Madras, located in south eastern India, was one of the most significant cities in India under the British administration. The finest pieces of Madras silver were produced by Indian craftsmen working for European-run firms, unlike the silver produced in other regions of India which was crafted by independent craftsmen. The largest European firm was P. Orr & Sons of Madras; they were responsible for the encouragement of the 'swami' style of decoration. 'Swami'ornamentation depicts Hindu deities and mythological figures, and the style was a huge success in Europe and Great Britain. Despite European market trends, the silversmiths of Madras established a strong indigenous style which concentrated on the traditional illustration of their gods.

Swami designs were deep, and exhibited fine and intricate detailing, which enabled the specific figures to be easily identifiable.

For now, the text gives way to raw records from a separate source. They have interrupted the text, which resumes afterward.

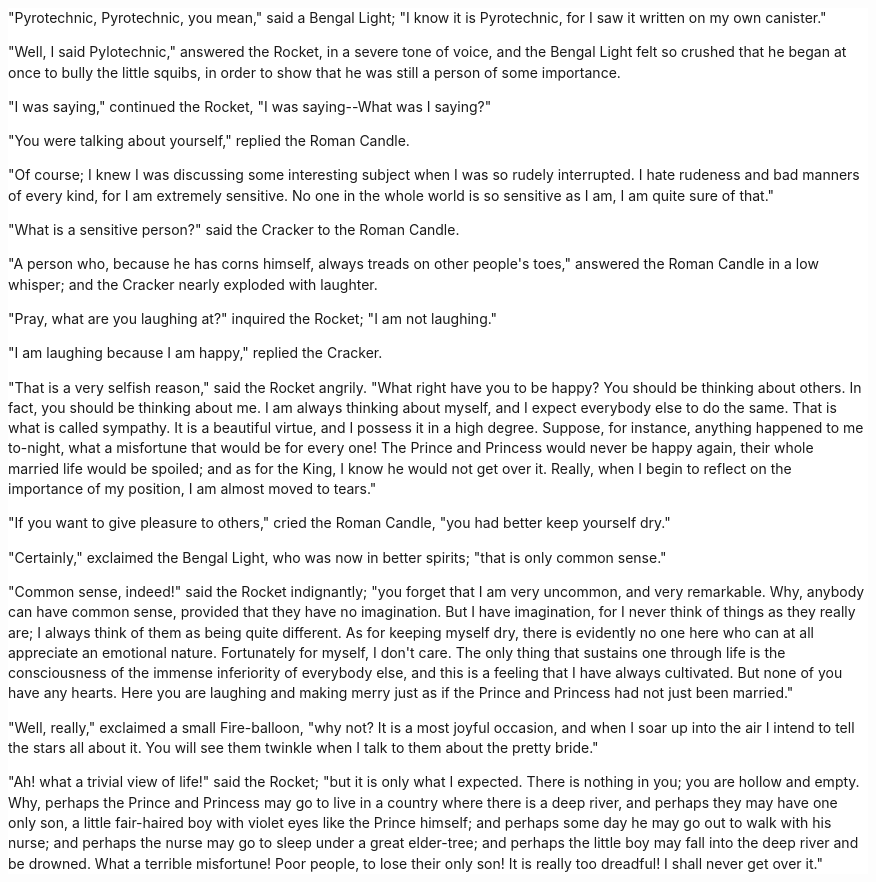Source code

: "Pyrotechnic, Pyrotechnic, you mean," said a Bengal Light; "I know it is Pyrotechnic, for I saw it written on my own canister."

"Well, I said Pylotechnic," answered the Rocket, in a severe tone of voice, and the Bengal Light felt so crushed that he began at once to bully the little squibs, in order to show that he was still a person of some importance.

"I was saying," continued the Rocket, "I was saying--What was I saying?"

"You were talking about yourself," replied the Roman Candle.

"Of course; I knew I was discussing some interesting subject when I was so rudely interrupted.  I hate rudeness and bad manners of every kind, for I am extremely sensitive.  No one in the whole world is so sensitive as I am, I am quite sure of that."

"What is a sensitive person?" said the Cracker to the Roman Candle.

"A person who, because he has corns himself, always treads on other people's toes," answered the Roman Candle in a low whisper; and the Cracker nearly exploded with laughter.

"Pray, what are you laughing at?" inquired the Rocket; "I am not laughing."

"I am laughing because I am happy," replied the Cracker.

"That is a very selfish reason," said the Rocket angrily.  "What right have you to be happy?  You should be thinking about others.  In fact, you should be thinking about me.  I am always thinking about myself, and I expect everybody else to do the same.  That is what is called sympathy.  It is a beautiful virtue, and I possess it in a high degree.  Suppose, for instance, anything happened to me to-night, what a misfortune that would be for every one!  The Prince and Princess would never be happy again, their whole married life would be spoiled; and as for the King, I know he would not get over it.  Really, when I begin to reflect on the importance of my position, I am almost moved to tears."

"If you want to give pleasure to others," cried the Roman Candle, "you had better keep yourself dry."

"Certainly," exclaimed the Bengal Light, who was now in better spirits; "that is only common sense."

"Common sense, indeed!" said the Rocket indignantly; "you forget that I am very uncommon, and very remarkable.  Why, anybody can have common sense, provided that they have no imagination.  But I have imagination, for I never think of things as they really are; I always think of them as being quite different.  As for keeping myself dry, there is evidently no one here who can at all appreciate an emotional nature.  Fortunately for myself, I don't care.  The only thing that sustains one through life is the consciousness of the immense inferiority of everybody else, and this is a feeling that I have always cultivated.  But none of you have any hearts.  Here you are laughing and making merry just as if the Prince and Princess had not just been married."

"Well, really," exclaimed a small Fire-balloon, "why not?  It is a most joyful occasion, and when I soar up into the air I intend to tell the stars all about it.  You will see them twinkle when I talk to them about the pretty bride."

"Ah! what a trivial view of life!" said the Rocket; "but it is only what I expected.  There is nothing in you; you are hollow and empty.  Why, perhaps the Prince and Princess may go to live in a country where there is a deep river, and perhaps they may have one only son, a little fair-haired boy with violet eyes like the Prince himself; and perhaps some day he may go out to walk with his nurse; and perhaps the nurse may go to sleep under a great elder-tree; and perhaps the little boy may fall into the deep river and be drowned.  What a terrible misfortune!  Poor people, to lose their only son!  It is really too dreadful!  I shall never get over it."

The Hindu tradition of religious art comprises the images of deities, illustrations of characters and episodes from epics like the Ramayana. The stories of the ten avatars of Vishnu are some of the most popular depictions in the silverware from this region.

The most frequent deities represented in Madras silverware are Vishnu, Shiva, Parvati, Brahma and Surya. Also depicted are Angi, Brahma, Durga, Ganesh, Indra, Kali, Kama, Parvati, Shiva, Vishnu, and Yama; most of the gods are riding their vahana, or their associated animal, in these depictions.

One of the most prominent of Bangalore's silverware makers is C. Krishna Chetty, a firm that was founded in 1869. Chetty's silverwork was exhibited both in Delhi in 1903 and Lahore in 1909. C. Krishna Chetty became very adept and widely known for their versions of the "Calcutta Bhowanipore" and "Bengal rural" styles. Apart from Barton & Sons, C. Krishna Chetty was the leading maker of silver objects in Bangalore.